While reviewing the Grammar/python.gram
file, I found that one of the rules for the new pattern matching syntax is defined like this:
# Literal patterns are used for equality and identity constraints
literal_pattern[pattern_ty]:
| value=signed_number !('+' | '-') { _PyAST_MatchValue(value, EXTRA) }
| value=complex_number { _PyAST_MatchValue(value, EXTRA) }
| value=strings { _PyAST_MatchValue(value, EXTRA) }
| 'None' { _PyAST_MatchSingleton(Py_None, EXTRA) }
However, this rule is a pattern_ty
, not an expr_ty
. But that's fine. What really matters is to understand what _PyAST_MatchSingleton
actually is. Then, I searched for it in Python/Python-ast.c:
file: Python/Python-ast.c
...
pattern_ty
_PyAST_MatchSingleton(constant value, int lineno, int col_offset, int
end_lineno, int end_col_offset, PyArena *arena)
...
I looked for the definition of a None
node in the grammar. To my great relief, I found it!
atom[expr_ty]:
| NAME
| 'True' { _PyAST_Constant(Py_True, NULL, EXTRA) }
| 'False' { _PyAST_Constant(Py_False, NULL, EXTRA) }
| 'None' { _PyAST_Constant(Py_None, NULL, EXTRA) }
....
At this point, I had all the information I needed. To return an expr_ty
representing None
, I needed to create a node in the AST which is constant by using the _PyAST_Constant
function.
| a=disjunction 'if' b=disjunction 'else' c=expression { _PyAST_IfExp(b, a, c, EXTRA) }
\- | a=disjunction 'if' b=disjunction { _PyAST_IfExp(b, a, NULL, EXTRA) }
\+ | a=disjunction 'if' b=disjunction { _PyAST_IfExp(b, a, _PyAST_Constant(Py_None, NULL, EXTRA), EXTRA) }
| disjunction
Next, I must revert Python/Python-ast.c
as well. Since I'm feeding it a valid expr_ty
, it will never be NULL
.
file: Python/Python-ast.c
...
if (!orelse) {
\- orelse = Py_None;
\+ PyErr_SetString(PyExc_ValueError,
\+ "field 'orelse' is required for IfExp");
\+ return NULL;
}
...
I compiled it again:
$ make -j8 -s && ./python
Python 3.11.0a0 (heads/ruby-if-new-dirty:25c439ebef, Aug 2 2021, 09:25:18) [GCC 7.5.0] on linux
Type "help", "copyright", "credits" or "license" for more information.
>>> c = 42 if True
>>> c
42
>>> b = 21 if False
>>> type(b)
<class 'NoneType'>
>>>
It works!
Now, I needed to do one more test. Ruby functions allow returning a value if a condition matches, and if not, the rest of the function body gets executed. Like this:
> irb
irb(main):> def f(test)

# PROMPT A
According to the article, why must the change to Python/Python-ast.c be reverted after the grammar rule is edited?

# SOURCE DATA
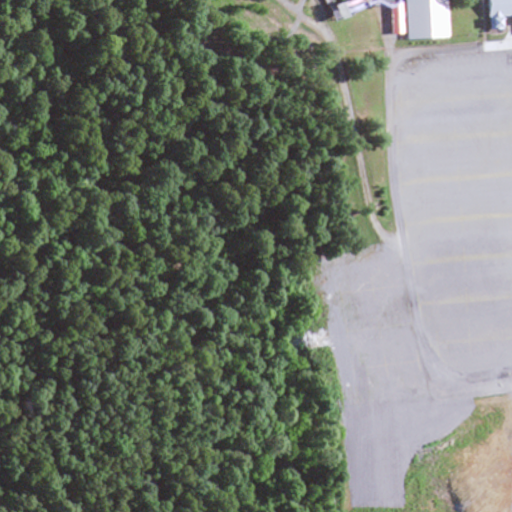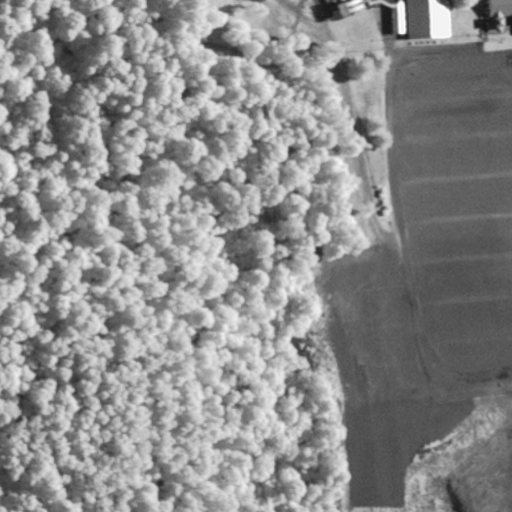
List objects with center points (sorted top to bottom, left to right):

...

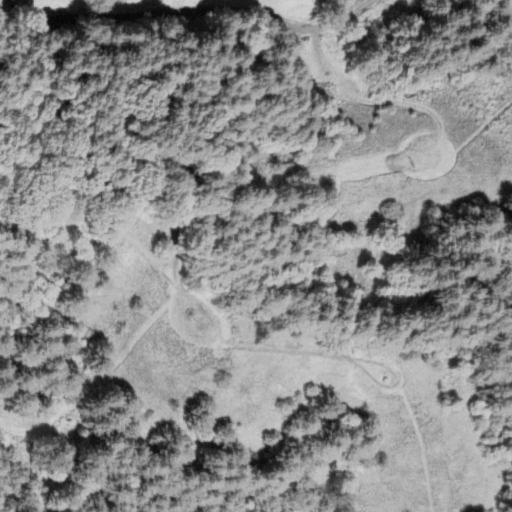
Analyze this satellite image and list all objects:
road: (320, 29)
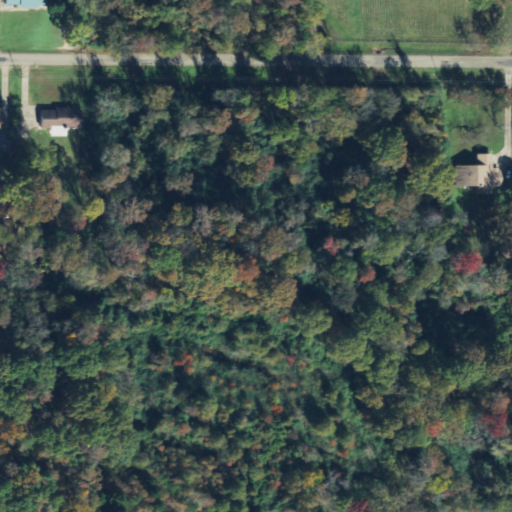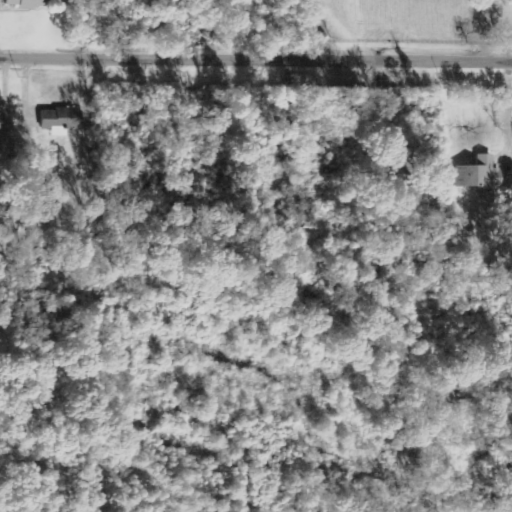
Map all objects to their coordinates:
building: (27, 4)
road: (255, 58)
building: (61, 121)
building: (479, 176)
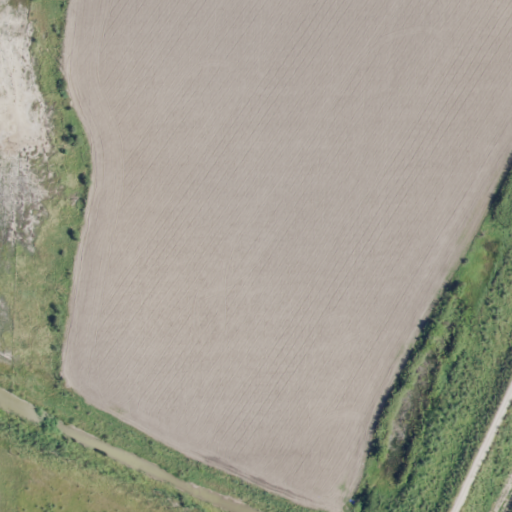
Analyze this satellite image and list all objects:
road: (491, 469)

# PROMPT B
Output the records from the line with "Map all objects" to the line with "road: (491, 469)" as a Markdown table with the columns Row and Line, numbering each row. Leave out the pictures.

# FINISHED ANSWER A
The edited rule now passes a valid expr_ty as the else value: a constant None node made with _PyAST_Constant. Because of that, orelse will never be NULL, so the file can go back to raising an error for a missing 'orelse' instead of setting it to Py_None.

# FINISHED ANSWER B
| Row | Line |
|---|---|
| 1 | Map all objects to their coordinates: |
| 2 | building: (27, 4) |
| 3 | road: (255, 58) |
| 4 | building: (61, 121) |
| 5 | building: (479, 176) |
| 6 | Analyze this satellite image and list all objects: |
| 7 | road: (491, 469) |